Kerjasama erat dan komunikasi dari eksekutif, yang diwakili oleh Kementerian Luar Negeri dan Kementerian Lingkungan Hidup dan Kehutanan) dan legislative yaitu DPR dan DPD merupakan kunci untuk Indonesia dapat meratifikasi Kesepakatan Paris melalui instrumen Undang-Undang sebelum COP-22 yang akan berlangsung mulai tanggal 7 November 2016. Tidak bisa ditinggalkan juga adalah kepedulian dan dukungan publik untuk memastikan Indonesia mengambil tanggung jawab yang sesuai dengan kemampuan dan situasi nasional untuk mengatasi tantangan perubahan iklim global.

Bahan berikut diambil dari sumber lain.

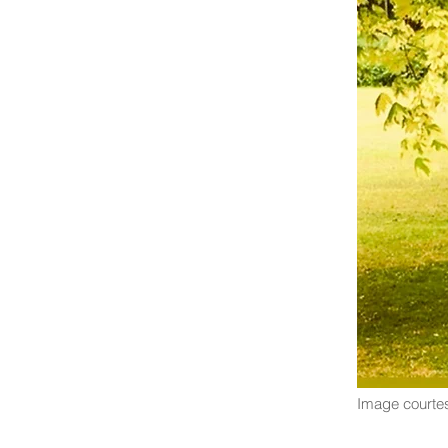
Image courtes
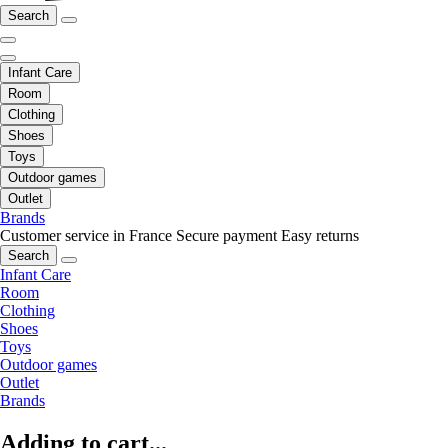
Search
Infant Care
Room
Clothing
Shoes
Toys
Outdoor games
Outlet
Brands
Customer service in France
Secure payment
Easy returns
Search
Infant Care
Room
Clothing
Shoes
Toys
Outdoor games
Outlet
Brands
Adding to cart...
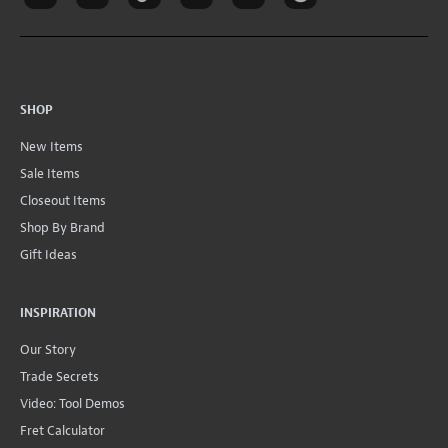
SHOP
New Items
Sale Items
Closeout Items
Shop By Brand
Gift Ideas
INSPIRATION
Our Story
Trade Secrets
Video: Tool Demos
Fret Calculator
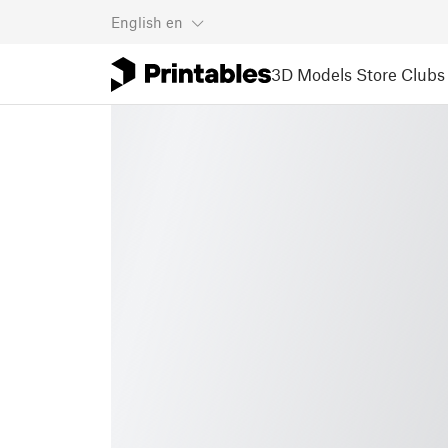
English
en
3D Models
Store
Clubs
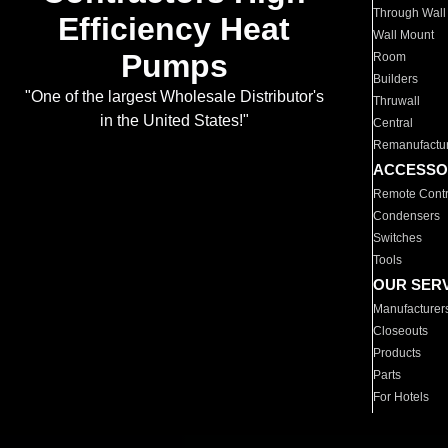
Through Wall
Efficiency Heat
Wall Mount
Pumps
Room
Builders
"One of the largest Wholesale Distributor's
Thruwall
in the United States!"
Central
Remanufactu
ACCESSO
Remote Contr
Condensers
Switches
Tools
OUR SER
Manufacturer
Closeouts
Products
Parts
For Hotels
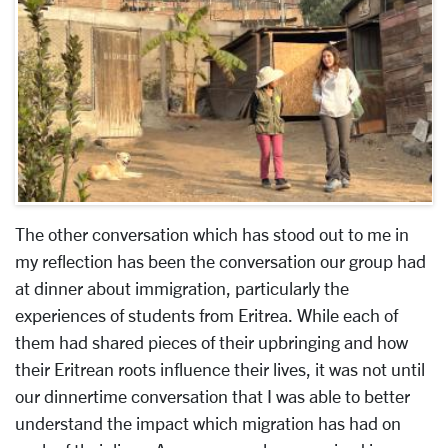
The other conversation which has stood out to me in
my reflection has been the conversation our group had
at dinner about immigration, particularly the
experiences of students from Eritrea. While each of
them had shared pieces of their upbringing and how
their Eritrean roots influence their lives, it was not until
our dinnertime conversation that I was able to better
understand the impact which migration has had on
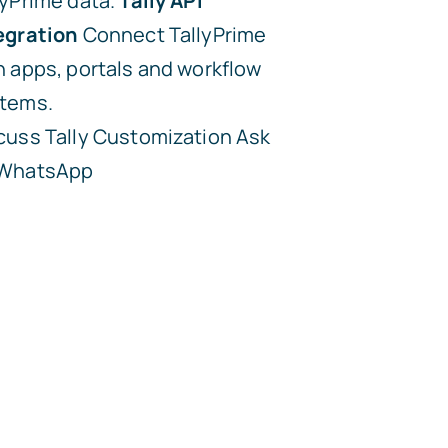
lyPrime data.
Tally API
egration
Connect TallyPrime
h apps, portals and workflow
tems.
cuss Tally Customization
Ask
 WhatsApp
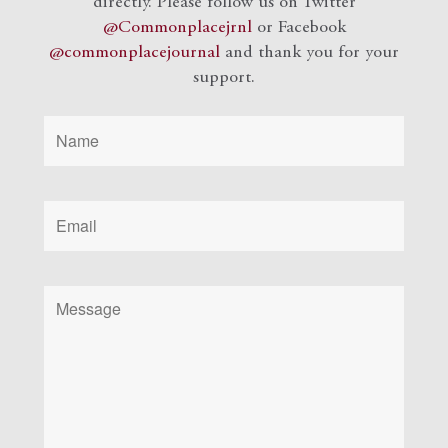
directly. Please follow us on Twitter
@Commonplacejrnl
or Facebook
@commonplacejournal
and
thank you for your
support.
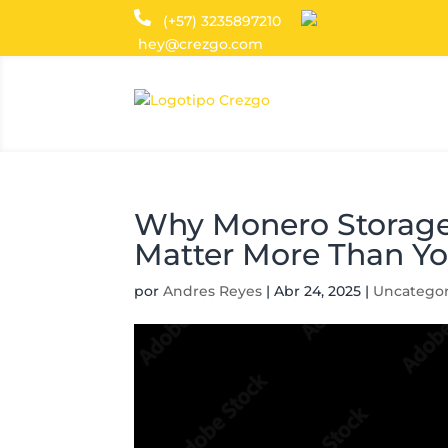
(+57) 3235897210
hey@crezgo.com
Why Monero Storage
Matter More Than Yo
por
Andres Reyes
|
Abr 24, 2025
|
Uncategor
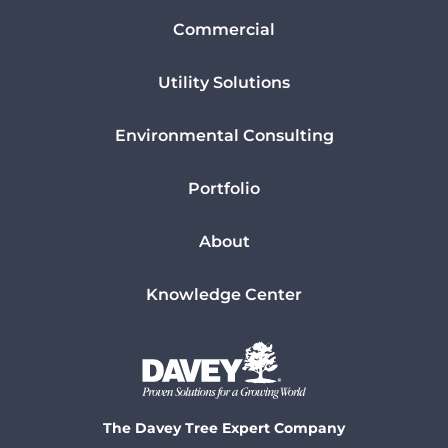
Commercial
Utility Solutions
Environmental Consulting
Portfolio
About
Knowledge Center
The Davey Tree Expert Company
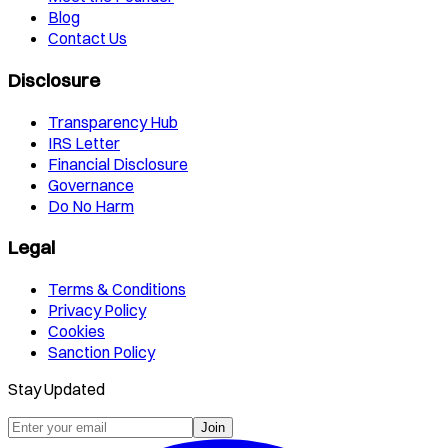
Blog
Contact Us
Disclosure
Transparency Hub
IRS Letter
Financial Disclosure
Governance
Do No Harm
Legal
Terms & Conditions
Privacy Policy
Cookies
Sanction Policy
Stay Updated
Join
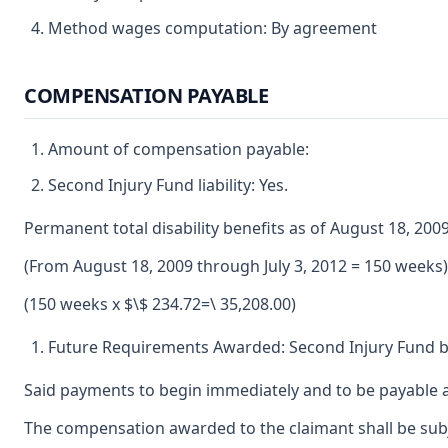
Method wages computation: By agreement
COMPENSATION PAYABLE
Amount of compensation payable:
Second Injury Fund liability: Yes.
Permanent total disability benefits as of August 18, 200
(From August 18, 2009 through July 3, 2012 = 150 weeks)
(150 weeks x $\$ 234.72=\ 35,208.00)
Future Requirements Awarded: Second Injury Fund be
Said payments to begin immediately and to be payable a
The compensation awarded to the claimant shall be subje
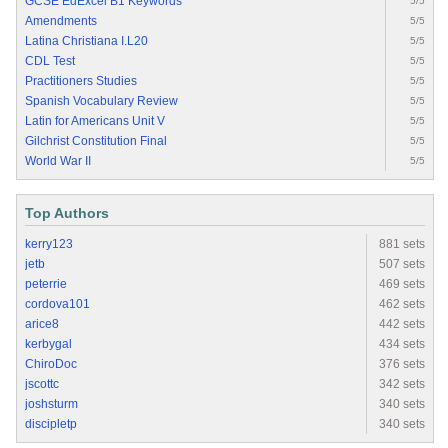
GCSE EdExcel B1 Keywords
5/5
Amendments
5/5
Latina Christiana I.L20
5/5
CDL Test
5/5
Practitioners Studies
5/5
Spanish Vocabulary Review
5/5
Latin for Americans Unit V
5/5
Gilchrist Constitution Final
5/5
World War II
5/5
Top Authors
kerry123
881 sets
jetb
507 sets
peterrie
469 sets
cordova101
462 sets
arice8
442 sets
kerbygal
434 sets
ChiroDoc
376 sets
jscottc
342 sets
joshsturm
340 sets
discipletp
340 sets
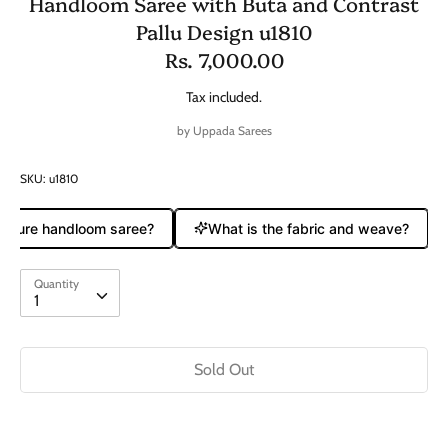
Handloom Saree with Buta and Contrast
Pallu Design u1810
Rs. 7,000.00
Tax included.
by
Uppada Sarees
SKU:
u1810
a pure handloom saree?
What is the fabric and weave?
Quantity
Quantity
1
Sold Out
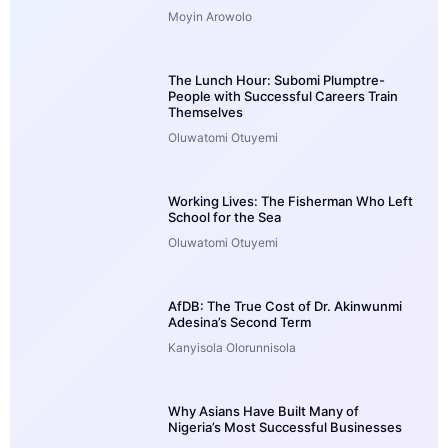
Moyin Arowolo
The Lunch Hour: Subomi Plumptre-
People with Successful Careers Train
Themselves
Oluwatomi Otuyemi
Working Lives: The Fisherman Who Left
School for the Sea
Oluwatomi Otuyemi
AfDB: The True Cost of Dr. Akinwunmi
Adesina’s Second Term
Kanyisola Olorunnisola
Why Asians Have Built Many of
Nigeria’s Most Successful Businesses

[1] Artikel 21 dari Kesepakatan Paris paragraf pertama menyatakan bahwa, Kesepakatan Paris akan diberlakukan pada hari ketigapuluh setelah tanggal di mana 55 negara Pihak di bawah Konvensi dengan total perhitungan kontribusi emisi gas rumah kaca sebesar 55%, telah mendepositkan instrumen ratifikasi, penerimaan, atau pun aksesi.
[2] UNFCCC Legal Affairs Programme. Entry into force of the Paris Agreement: legal requirements and implications. Information Note.
[3] World Bank. Turn Down the Heat. Juni 2013.